Victorian-based and founded materials science company Great Wrap has raised $24 million in capital to ‘completely knock petroleum plastic off the supermarket shelf’ with its biodegradable products.
The $24 million investment includes an $11 million equity portion with participants including Darren Thomas, W23, Grill’d Innovation Fund, Giant Leap, Small Giants, Thai Wah Ventures, GroundSwell, Trail Mix Ventures and Springbank Collective. The final $13 million is non-dilutive capital, the terms of which co-founder Jordy Kay says are at competitive rates for a startup, comes from DLL Group, Rabobank’s asset financing arm.
The equity funding will be used primarily to grow the Great Wrap team and expand into new markets. The direct-to-consumer side of the business has sold products into 50,000 Australian homes, and will launch in the US in two weeks’ time. Later this year the business plans to launch in the business-to-business market.
Great Wrap’s stretch wrap is made from potato waste. It’s currently in the process of adding a biorefinery to its Tullamarine manufacturing site, which will process potato waste into polyhydroxyalkanoates, or PHA biodegradable plastic.
The company says it performs the same as conventional plastic wraps, but is 100% compostable, and breaks down in less than 180 days.

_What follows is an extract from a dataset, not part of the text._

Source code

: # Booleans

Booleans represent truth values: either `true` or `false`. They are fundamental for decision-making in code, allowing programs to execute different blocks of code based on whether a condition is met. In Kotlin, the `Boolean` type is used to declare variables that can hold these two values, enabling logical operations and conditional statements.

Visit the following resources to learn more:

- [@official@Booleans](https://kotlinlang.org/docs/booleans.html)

Consumer advocate CHOICE says its cling wrap works in all of the ways you would expect it to.
That’s been a real focus for Great Wrap, and co-founder Julia Kay says it’s important for sustainable products to work just as well and cost a similar amount to the incumbents they are trying to disrupt.
“It is really important that you’re not sacrificing on functionality, quality, or price, whereas it has often been like that in the past,” she said.
“We learnt really quickly from consumers, that even though most people would love to good and make the best choice at the supermarket shelf or online, it really does come down to price.
“Our interest in price is so that we can completely knock petroleum plastic off the shelf.”
An emerging space
141 million tonnes of plastic packaging is produced every year and one third leaks from collection systems into the environment, United Kingdom charity Wrap says. Plastic production, use and disposal contributes 1.8 billion tonnes of carbon emissions annually.
Incumbent stretch wrap makers face the looming possibility that as governments increase action on climate change, traditional plastic stretch wraps will be threatened by new regulations.
“The compostable biodegradable space is new and emerging, there’s definitely a lot of scope to grow in that space and really disrupt the industry,” Julia said.
“If you look outside Australia to places like Europe, you see a lot of changes being made already. But you can see the industry shifting, even without enforcement, which is really good.”
Being at the cutting edge of a sector does comes with challenges. When the biorefinery is built, it will be one of about 10 in the world, Jordy estimates.
“There’s about 100 startups pitching for funding in the PHA realm at the moment, but we feel very fortunate to be capitalised and ready to build,” he said.
“We’re so insanely lucky to have crossed the valley of death from R&D pilot to commercialisation. There’s not a lot of businesses out there that get to do that.
“We’re creating something for the first time, and we’re using engineering technology that is world class, but having to make a lot of adjustments after we’ve installed it.
“We’ve definitely run into a lot of challenges, but that’s the cool think about being a venture capital backed company. It gives you the space to do those things. If you were running on private equity then that would be more challenging.”
The global stretch and shrink film market size is expected to grow by a compound annual growth rate of 5.5% to reach $25.51 billion by 2030. Jordy says capital won’t be an issue for Great Wrap, should demand for its products take off, however it will be limited by the two-year lead time it takes to set up manufacturing plants.
Julia and Jordy agree that these kinds of time frames proved to be a bit of a stumbling block for Australian VCs, when Great Wrap was looking to raise capital, but was less of an issue for American funds.
“That’s the whole issue with VCs investing in sustainable businesses,” Jordy says.
“To change energy markets, to change transport markets, they’re capital intensive and take a long time.”
And that’s hard on a five-year life cycle, or for a 10-year fund, Julie adds.
“Sadly in Australia VCs struggled with that,” Jordy said.
“But we found that in American they get it a bit more and were willing to take a punt.”